Locate each line in the entries below that contains the word "onboarding" and copy those lines out in full.
### Task material ###
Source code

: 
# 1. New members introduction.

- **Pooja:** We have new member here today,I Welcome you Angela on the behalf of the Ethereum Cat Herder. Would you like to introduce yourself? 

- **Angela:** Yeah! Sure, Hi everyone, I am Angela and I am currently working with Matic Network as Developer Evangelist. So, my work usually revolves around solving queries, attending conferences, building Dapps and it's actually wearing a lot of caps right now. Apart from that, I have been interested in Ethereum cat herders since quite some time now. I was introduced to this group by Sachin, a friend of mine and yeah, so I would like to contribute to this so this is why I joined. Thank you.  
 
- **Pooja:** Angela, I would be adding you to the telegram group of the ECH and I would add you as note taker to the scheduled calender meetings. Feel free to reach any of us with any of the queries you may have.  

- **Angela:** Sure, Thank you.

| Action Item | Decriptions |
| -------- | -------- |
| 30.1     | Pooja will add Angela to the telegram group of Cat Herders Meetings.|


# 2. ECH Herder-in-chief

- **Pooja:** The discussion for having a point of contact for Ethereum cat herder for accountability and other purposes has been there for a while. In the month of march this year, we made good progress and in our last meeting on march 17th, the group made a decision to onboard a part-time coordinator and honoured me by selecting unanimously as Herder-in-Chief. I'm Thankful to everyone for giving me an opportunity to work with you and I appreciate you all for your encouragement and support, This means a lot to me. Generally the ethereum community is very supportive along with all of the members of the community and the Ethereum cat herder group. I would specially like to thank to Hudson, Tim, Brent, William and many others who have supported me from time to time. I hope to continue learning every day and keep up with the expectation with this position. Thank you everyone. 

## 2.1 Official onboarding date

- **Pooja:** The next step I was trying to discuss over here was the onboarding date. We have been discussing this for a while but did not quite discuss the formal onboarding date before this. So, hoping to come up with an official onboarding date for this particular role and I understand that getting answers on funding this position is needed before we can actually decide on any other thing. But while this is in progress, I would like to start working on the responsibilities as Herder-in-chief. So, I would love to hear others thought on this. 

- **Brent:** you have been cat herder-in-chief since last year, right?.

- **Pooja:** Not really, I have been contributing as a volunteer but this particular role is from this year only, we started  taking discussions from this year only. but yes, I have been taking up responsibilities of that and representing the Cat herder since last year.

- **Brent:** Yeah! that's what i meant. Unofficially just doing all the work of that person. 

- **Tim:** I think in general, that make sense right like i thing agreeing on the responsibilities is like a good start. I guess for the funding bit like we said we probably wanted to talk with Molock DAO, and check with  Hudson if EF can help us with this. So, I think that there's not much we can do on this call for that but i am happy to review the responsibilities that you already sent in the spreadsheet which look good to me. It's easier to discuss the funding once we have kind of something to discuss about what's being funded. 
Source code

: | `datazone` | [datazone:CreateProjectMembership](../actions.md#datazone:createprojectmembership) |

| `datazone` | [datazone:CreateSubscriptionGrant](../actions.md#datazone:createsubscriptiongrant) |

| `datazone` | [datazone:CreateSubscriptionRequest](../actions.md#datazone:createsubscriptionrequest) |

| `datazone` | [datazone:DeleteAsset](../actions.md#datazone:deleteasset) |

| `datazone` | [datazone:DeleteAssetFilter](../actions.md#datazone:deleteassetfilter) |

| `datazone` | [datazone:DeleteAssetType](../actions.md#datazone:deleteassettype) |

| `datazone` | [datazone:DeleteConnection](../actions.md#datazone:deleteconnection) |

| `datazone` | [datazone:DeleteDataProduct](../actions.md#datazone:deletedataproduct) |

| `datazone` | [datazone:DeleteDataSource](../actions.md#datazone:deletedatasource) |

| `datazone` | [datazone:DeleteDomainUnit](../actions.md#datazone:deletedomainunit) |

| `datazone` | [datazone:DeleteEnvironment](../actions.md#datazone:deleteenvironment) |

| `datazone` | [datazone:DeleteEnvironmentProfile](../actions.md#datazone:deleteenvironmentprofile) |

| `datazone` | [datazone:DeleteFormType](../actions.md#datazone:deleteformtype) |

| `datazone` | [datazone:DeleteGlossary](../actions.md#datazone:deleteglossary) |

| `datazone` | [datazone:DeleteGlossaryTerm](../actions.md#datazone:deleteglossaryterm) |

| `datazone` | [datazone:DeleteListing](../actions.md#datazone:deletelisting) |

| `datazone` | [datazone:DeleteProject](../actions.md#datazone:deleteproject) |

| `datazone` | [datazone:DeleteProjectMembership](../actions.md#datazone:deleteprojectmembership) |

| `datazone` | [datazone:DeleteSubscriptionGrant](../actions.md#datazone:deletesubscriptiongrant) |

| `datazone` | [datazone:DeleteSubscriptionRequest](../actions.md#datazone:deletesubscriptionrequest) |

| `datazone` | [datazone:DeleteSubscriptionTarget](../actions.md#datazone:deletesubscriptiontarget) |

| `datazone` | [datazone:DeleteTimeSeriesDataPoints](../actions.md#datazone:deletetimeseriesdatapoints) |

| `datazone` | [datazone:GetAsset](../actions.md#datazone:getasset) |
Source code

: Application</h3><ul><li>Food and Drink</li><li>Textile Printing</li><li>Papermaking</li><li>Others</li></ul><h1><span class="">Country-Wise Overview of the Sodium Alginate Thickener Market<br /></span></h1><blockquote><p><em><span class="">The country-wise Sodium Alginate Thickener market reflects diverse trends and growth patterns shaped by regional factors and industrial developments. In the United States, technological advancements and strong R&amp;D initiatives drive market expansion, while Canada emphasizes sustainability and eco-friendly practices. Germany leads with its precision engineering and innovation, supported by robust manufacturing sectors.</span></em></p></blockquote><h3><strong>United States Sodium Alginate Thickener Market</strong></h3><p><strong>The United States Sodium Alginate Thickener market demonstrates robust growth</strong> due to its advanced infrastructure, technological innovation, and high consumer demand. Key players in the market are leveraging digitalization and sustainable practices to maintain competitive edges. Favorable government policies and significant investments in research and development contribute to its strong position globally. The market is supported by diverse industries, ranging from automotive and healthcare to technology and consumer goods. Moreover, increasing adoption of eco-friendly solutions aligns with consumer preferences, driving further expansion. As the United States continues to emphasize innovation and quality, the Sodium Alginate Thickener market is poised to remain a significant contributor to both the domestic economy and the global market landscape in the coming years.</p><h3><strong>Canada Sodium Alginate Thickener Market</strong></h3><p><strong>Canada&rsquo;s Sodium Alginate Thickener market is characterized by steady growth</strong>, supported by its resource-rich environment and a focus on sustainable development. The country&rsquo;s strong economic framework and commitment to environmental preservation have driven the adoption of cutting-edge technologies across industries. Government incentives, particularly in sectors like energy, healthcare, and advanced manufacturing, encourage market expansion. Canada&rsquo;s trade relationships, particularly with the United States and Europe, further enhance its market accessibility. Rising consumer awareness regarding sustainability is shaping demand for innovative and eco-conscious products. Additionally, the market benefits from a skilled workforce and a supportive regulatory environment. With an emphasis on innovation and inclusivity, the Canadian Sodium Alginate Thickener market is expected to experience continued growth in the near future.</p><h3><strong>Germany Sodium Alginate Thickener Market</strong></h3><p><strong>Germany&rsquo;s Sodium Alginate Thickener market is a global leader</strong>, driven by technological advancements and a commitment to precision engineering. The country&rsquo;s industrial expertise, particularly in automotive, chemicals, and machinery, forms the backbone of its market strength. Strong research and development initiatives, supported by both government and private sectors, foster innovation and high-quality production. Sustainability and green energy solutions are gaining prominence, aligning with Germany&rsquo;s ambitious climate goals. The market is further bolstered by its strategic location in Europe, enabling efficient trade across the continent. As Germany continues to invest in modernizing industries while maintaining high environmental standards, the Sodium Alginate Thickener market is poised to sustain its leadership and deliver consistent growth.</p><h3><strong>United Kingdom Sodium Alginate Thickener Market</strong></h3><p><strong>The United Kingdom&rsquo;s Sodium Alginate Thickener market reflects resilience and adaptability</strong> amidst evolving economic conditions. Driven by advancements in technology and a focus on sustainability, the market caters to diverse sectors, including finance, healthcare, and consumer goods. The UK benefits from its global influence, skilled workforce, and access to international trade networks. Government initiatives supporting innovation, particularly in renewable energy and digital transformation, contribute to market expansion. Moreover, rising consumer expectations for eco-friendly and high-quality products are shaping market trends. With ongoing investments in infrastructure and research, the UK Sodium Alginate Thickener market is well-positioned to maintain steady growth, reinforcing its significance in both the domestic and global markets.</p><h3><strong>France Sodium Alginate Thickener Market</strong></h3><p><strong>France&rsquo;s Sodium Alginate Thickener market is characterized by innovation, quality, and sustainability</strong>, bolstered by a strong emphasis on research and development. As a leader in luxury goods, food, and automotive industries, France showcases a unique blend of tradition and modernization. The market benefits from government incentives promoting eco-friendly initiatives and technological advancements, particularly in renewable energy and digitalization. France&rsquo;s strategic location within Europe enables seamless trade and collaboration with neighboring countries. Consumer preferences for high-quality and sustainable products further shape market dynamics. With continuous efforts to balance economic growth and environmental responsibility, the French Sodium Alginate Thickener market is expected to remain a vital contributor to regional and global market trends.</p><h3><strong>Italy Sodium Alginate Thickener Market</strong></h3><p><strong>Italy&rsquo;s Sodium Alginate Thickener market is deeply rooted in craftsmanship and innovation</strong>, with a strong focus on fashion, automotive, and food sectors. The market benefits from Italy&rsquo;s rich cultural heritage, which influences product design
###
◆ Written answer
## 2.1 Official onboarding date
- **Pooja:** The next step I was trying to discuss over here was the onboarding date. We have been discussing this for a while but did not quite discuss the formal onboarding date before this. So, hoping to come up with an official onboarding date for this particular role and I understand that getting answers on funding this position is needed before we can actually decide on any other thing. But while this is in progress, I would like to start working on the responsibilities as Herder-in-chief. So, I would love to hear others thought on this. 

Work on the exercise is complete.